At the level of the households, government institutions, NGOs, CBOs and any other institution involved in poverty alleviation should facilitate the access of rural households to assets and entitlements, particularly the poor and most vulnerable people to threats. Although the results indicate that most of the programs provided by the institutions made no difference in enhancing households livelihoods, the study confirmed the existence of positive relationship between the programs provided by the institutions and households strategies. The higher the supports from institutions towards the households, the more their strategies are and therefore, the less vulnerable to threats they are.
ACKNOWLEDGMENT
The authors acknowledge that the present research work was aided with funds from USM Postgraduate Research Grant Scheme (USM-RU-PRGS) Account Number 1001/PSOCIAL/843069. The usual disclaimer applies. Any remaining errors or omissions rest solely with the researchers of this work. The main author acknowledges the financial supports of USM fellowship Scheme.
APPENDIX
Appendix: Frequencies and percentage of stressors, households
strategies and institutions supports.
| Table A: |
Households’ characteristics |
|
| Table B: |
Exposure to shocks and risks |
 |
| Table D: |
Recovery from shocks and risks |
 |
| Table E: |
Programs received |
 |
1Households’ poverty is measured on the basis
of people who do not have the minimum level of income that is deemed necessary
to achieve the adequate standard of living in peninsular Malaysia. Household
is considered poor if its income is less than RM194 per capita per month.
2This study defines risk (shock) as uncertain events
which can damage the households’ wellbeing. The uncertain event could
be natural, health, social, economic and/or environmental.
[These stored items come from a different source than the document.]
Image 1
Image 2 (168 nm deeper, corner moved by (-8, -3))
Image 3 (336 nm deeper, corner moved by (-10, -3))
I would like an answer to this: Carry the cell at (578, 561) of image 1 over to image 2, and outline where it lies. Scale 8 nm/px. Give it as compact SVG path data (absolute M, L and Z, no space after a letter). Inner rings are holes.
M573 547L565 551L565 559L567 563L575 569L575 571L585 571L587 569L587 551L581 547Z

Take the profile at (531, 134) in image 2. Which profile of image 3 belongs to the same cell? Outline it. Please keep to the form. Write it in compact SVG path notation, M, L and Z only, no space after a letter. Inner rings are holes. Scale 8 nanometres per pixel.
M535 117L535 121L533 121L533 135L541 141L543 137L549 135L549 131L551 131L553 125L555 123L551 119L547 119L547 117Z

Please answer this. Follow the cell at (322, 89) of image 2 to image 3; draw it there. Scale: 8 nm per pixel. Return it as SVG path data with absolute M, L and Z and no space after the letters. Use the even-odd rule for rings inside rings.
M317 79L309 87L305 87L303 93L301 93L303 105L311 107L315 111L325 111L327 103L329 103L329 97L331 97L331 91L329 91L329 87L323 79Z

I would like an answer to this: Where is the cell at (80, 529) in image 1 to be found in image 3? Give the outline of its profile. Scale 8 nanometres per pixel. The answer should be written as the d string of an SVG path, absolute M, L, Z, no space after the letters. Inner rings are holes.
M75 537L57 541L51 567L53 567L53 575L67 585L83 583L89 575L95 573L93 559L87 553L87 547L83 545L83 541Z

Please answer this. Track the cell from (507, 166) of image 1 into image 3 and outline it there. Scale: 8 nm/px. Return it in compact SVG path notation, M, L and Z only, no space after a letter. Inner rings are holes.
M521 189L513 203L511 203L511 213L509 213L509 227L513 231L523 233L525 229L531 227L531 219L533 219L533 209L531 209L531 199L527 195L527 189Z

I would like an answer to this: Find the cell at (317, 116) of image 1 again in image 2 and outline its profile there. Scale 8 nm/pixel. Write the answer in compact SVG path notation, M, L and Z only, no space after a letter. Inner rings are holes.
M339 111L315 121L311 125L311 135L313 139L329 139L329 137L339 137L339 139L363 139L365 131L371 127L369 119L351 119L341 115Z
Furthermore, the
present study measured risks and shocks first according to its nature; ranging
from risks affecting individuals (i.e. idiosyncratic) to those affecting communities,
regions or nations (i.e. covariate). Secondly, risks were measured according
to the severity (i.e., whether the risk affecting households’ wellbeing
was severe).
3The role of these institutions is to provide
a variety of support to disadvantaged individuals, households and groups such
as health, education, training, etc. and to provide resources which would strengthen
the capacities of those individuals, households and groups such as assets (human,
physical, natural, financial and social). For example, households were asked
to indicate from a given list, the programs which they attended, as well as
answer from a given list of questions how the programs benefited their households
if they attended it, or to state reasons why, if they did not attend.
4Households’ ability to cope is measured
as the social risk management which the households implements both before and
after the risks occurs. Households’ strategies were summarized in two
categories; strategies which households implement before negative events occur
or what is referred to as ex-ante or risk management strategies (risk reduction,
risk mitigation) and strategies which households mplement after the event had
occurred, or ex-post or coping strategies. For example households were asked
to indicate from a given list, the strategies they used and implemented in order
to compensate or resolve the decrease or loss of their income and assets. In
addition, households were also asked if they recovered from these losses in
income and assets caused by stressors they had experienced.